Ingril on en est où ?

Comme il est indiqué dans l’article du journal d’Hérault Tribune, la phase de concertation entre la Préfecture maritime et la Mairie semble être toujours en cours…

Vous y trouverez également les témoignages de Fabienne, Mathieu et Mélanie.

Quant aux dires du CRPMEM, même si “l’étang est un plan d’eau de taille limitée”, cela fait près de 50 ans que les usages cohabitent (avec une limitation du nombre de pratiquants via une réduction de moitié de la taille du parking il y a une dizaine d’années !).

Et rien ne justifie aujourd’hui l’éviction des pratiquants libres alors qu’ils ont respecté l’arrêté (en 3 ans seules 4 contraventions pour dépassement d’horaires ont été évoquées en réunion avec l’ensemble des représentants).

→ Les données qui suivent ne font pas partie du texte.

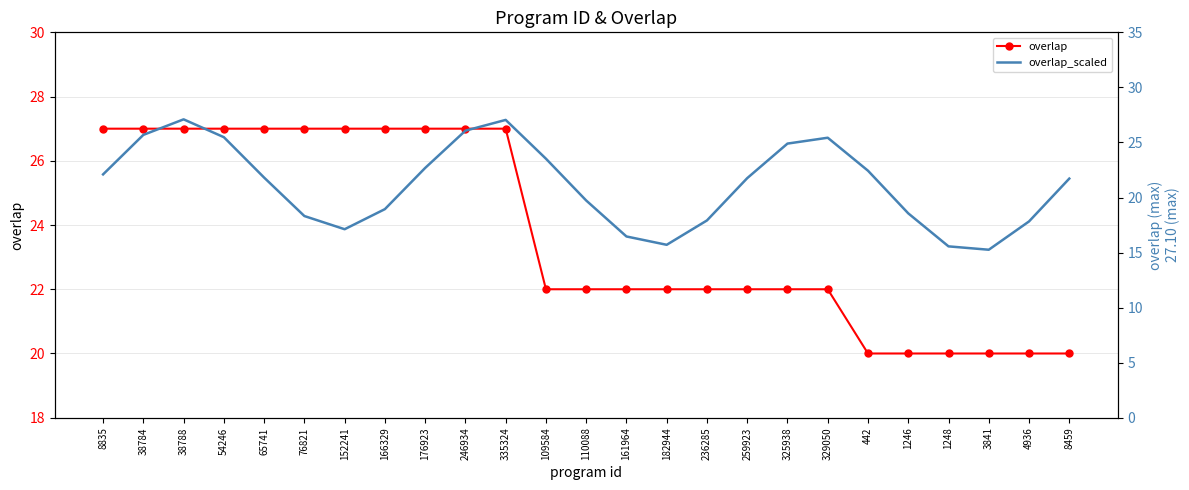

Which label corresponds to the largest value in the chart?

38788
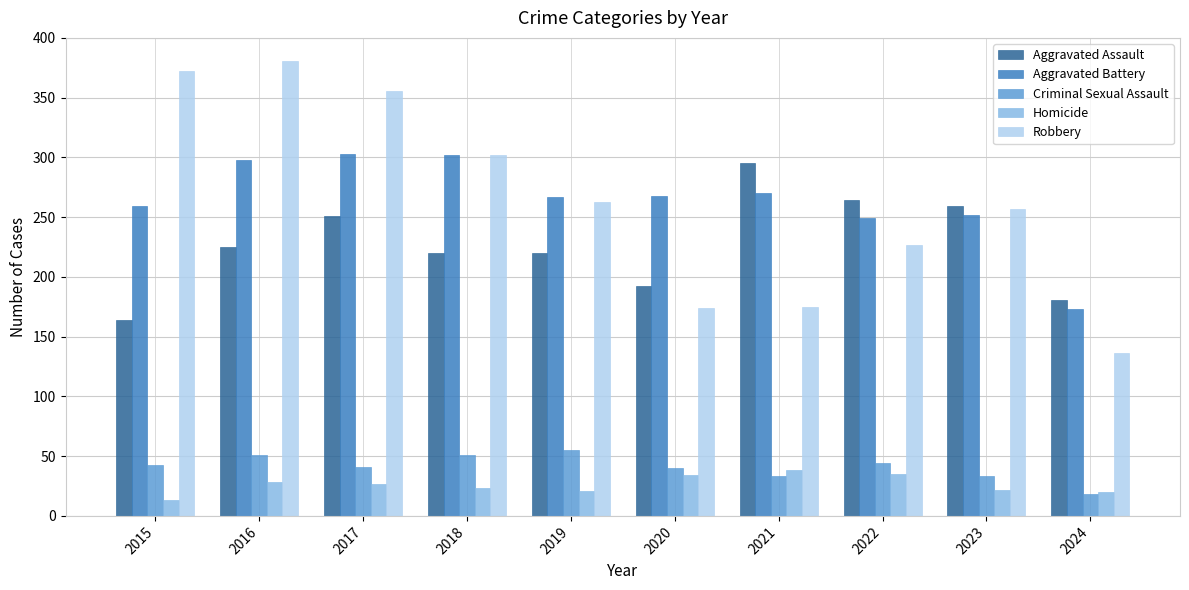

What is the difference between the maximum and minimum values in the Criminal Sexual Assault series?

37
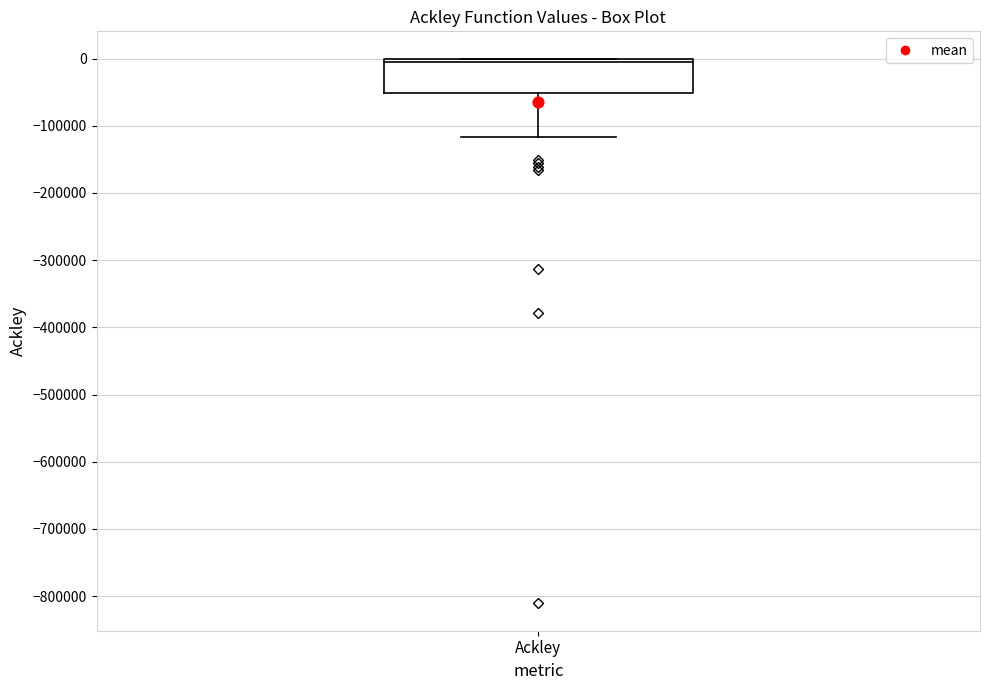

Transcribe this box plot: give where the median line is, the range the box spans, and where the two whiskers end, as read against the y-axis. The values are not printed on the chart, so give them approximately, as read against the axis.

median -10000, box -50000 to 0, whiskers -120000 to 0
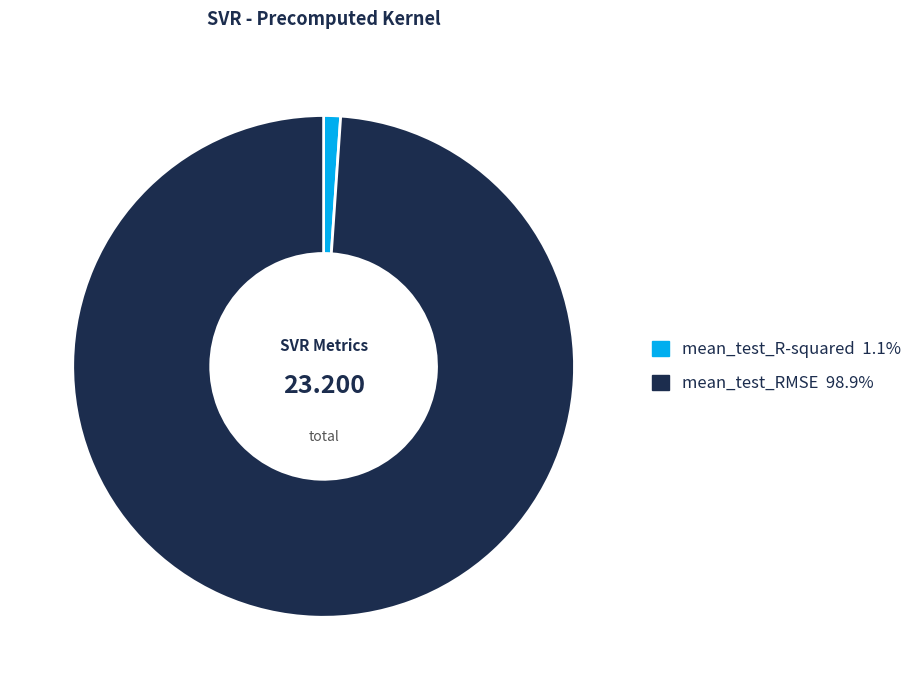

What is the majority slice?

mean_test_RMSE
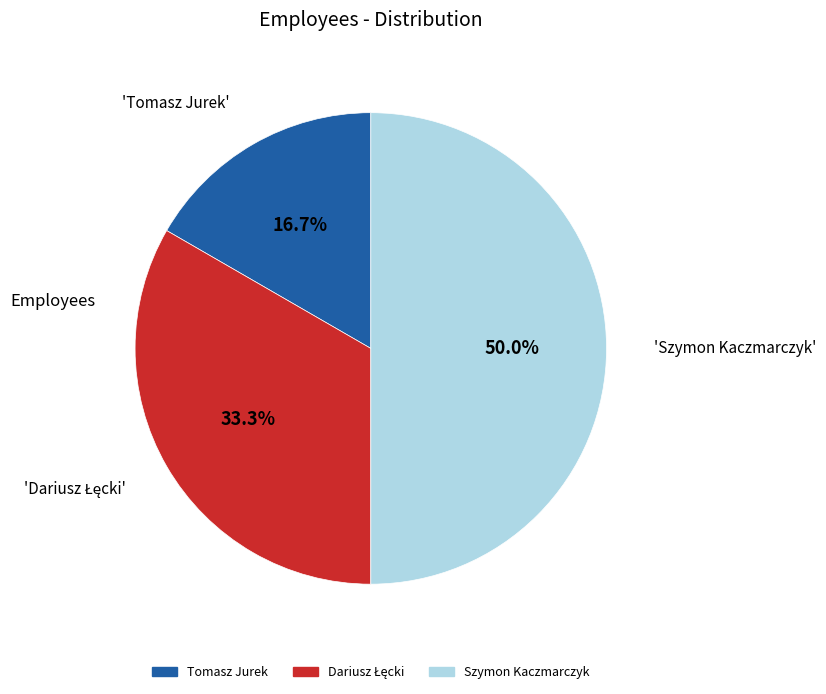

How many segments does this pie chart have?

3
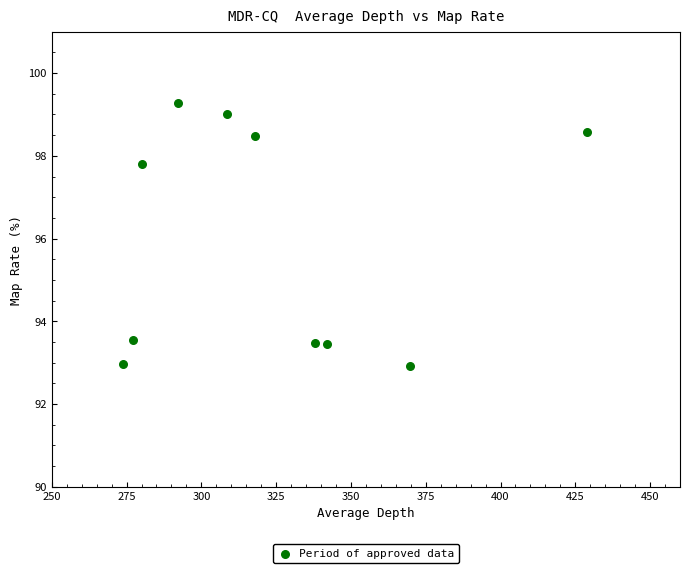

What Y value in the scatter plot is closest to 96?

97.8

Certes, “les possibilités de séparation spatiale des activités y sont réduites” mais elles existent, nous avons fait une proposition en ce sens avec une zone qui ne représenterait que 10% de la totalité de l’étang, laissant les 90% restants à la pêche !

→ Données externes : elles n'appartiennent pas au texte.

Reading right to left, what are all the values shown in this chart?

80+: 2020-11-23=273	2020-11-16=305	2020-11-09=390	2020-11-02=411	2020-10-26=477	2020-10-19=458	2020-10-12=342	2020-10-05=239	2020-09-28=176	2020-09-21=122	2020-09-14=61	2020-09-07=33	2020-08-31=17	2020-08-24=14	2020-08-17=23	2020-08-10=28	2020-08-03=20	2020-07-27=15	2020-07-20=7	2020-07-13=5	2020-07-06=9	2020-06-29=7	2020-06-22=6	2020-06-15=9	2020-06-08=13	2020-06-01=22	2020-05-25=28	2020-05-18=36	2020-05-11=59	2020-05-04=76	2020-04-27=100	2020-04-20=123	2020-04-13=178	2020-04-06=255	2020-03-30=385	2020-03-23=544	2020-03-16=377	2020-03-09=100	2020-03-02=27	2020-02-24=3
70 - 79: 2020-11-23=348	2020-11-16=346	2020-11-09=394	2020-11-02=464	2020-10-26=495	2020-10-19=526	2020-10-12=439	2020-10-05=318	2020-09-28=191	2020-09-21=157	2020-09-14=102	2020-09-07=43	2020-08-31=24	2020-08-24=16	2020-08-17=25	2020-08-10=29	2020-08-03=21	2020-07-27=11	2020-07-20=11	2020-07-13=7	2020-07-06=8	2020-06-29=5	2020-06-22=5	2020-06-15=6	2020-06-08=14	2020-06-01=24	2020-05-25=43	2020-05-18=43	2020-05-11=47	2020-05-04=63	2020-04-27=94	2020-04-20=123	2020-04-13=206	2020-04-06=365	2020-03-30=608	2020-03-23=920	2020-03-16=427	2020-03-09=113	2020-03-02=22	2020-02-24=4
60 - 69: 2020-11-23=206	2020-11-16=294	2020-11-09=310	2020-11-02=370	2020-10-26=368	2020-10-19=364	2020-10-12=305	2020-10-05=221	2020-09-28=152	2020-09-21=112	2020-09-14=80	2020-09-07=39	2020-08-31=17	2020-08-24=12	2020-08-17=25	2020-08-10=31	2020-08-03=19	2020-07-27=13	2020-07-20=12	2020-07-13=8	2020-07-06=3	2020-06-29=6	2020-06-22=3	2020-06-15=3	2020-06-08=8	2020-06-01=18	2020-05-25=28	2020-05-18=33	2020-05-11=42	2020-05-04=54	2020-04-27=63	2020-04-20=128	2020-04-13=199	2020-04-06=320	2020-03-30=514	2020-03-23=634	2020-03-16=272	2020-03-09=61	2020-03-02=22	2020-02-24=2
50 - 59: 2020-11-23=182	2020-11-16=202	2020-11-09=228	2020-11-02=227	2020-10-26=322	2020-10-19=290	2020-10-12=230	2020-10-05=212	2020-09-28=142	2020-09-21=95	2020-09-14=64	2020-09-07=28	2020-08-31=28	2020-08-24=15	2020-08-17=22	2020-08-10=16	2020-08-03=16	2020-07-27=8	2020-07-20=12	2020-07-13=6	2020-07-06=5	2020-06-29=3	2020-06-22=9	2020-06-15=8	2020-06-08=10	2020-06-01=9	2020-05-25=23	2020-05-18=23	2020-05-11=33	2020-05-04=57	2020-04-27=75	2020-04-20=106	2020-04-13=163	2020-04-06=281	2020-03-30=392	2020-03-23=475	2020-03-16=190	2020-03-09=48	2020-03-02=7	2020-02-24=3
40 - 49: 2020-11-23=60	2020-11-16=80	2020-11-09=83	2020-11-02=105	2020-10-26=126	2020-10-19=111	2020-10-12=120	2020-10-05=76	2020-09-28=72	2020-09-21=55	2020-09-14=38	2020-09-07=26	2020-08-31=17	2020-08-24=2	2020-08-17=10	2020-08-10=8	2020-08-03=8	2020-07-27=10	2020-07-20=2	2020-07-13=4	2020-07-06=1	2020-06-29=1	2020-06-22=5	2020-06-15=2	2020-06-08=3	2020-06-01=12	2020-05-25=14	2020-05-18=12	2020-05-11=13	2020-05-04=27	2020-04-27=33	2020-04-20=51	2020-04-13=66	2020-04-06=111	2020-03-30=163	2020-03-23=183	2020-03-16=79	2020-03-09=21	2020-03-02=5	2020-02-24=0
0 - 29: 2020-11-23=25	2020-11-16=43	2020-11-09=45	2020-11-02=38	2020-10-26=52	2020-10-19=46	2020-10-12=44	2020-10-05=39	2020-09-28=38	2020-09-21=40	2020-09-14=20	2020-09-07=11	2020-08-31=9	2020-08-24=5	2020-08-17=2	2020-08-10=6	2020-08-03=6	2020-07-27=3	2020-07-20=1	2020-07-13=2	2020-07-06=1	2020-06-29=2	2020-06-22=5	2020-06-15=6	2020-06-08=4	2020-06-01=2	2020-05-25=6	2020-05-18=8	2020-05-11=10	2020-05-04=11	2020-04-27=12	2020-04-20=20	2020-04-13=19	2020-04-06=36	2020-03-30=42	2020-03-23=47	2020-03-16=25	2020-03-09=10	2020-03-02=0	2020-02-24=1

Cette séparation des usages permettrait de trouver un “équilibre” et une “cohabitation durable entre activités légitimes”.

La veille de la parution de l’article de cet article du Midi Libre dans lequel les pêcheurs accusent le TKC, nous avons publié ce post sur nos réseaux sociaux :

La raison pour laquelle nous publions sur les réseaux sociaux est d’informer de la situation. Pour que chaque citoyen puisse exprimer son point de vue. Nous sommes dans un pays de liberté d’expression mais dans la limite du respect des autres, quels qu’ils soient. Soyons clairs : nous ne prônons ni la violence, ni la dégradation, ni les insultes.

Nous avons vu un commentaire de quelqu’un (non adhérent à l’association) qui incitait à la dégradation de filets. Bien sûr, en tant que modérateur de notre page, dès que nous l’avons vu, nous nous l’avons supprimé. Dans la mesure de nos moyens humains nous sommes vigilants à ce qu’un tel commentaire ne soit pas toléré.

Nous sommes tous triste ou en colère par la situation mais cela ne justifie en rien des comportements irrespectueux d’où qu’ils viennent. L’association et ses membres avons toujours œuvré dans le dialogue, la solidarité, le respect des autres (riders et autres usagers) et de l’environnement.

Cela n’a jamais été nos méthodes et cela ne le sera jamais ! Dans nos prises de parole, nous avons toujours prôné le respect, y compris des pêcheurs et de leurs outils de travail, ainsi qu’un juste partage entre les usagers de notre patrimoine commun à tous.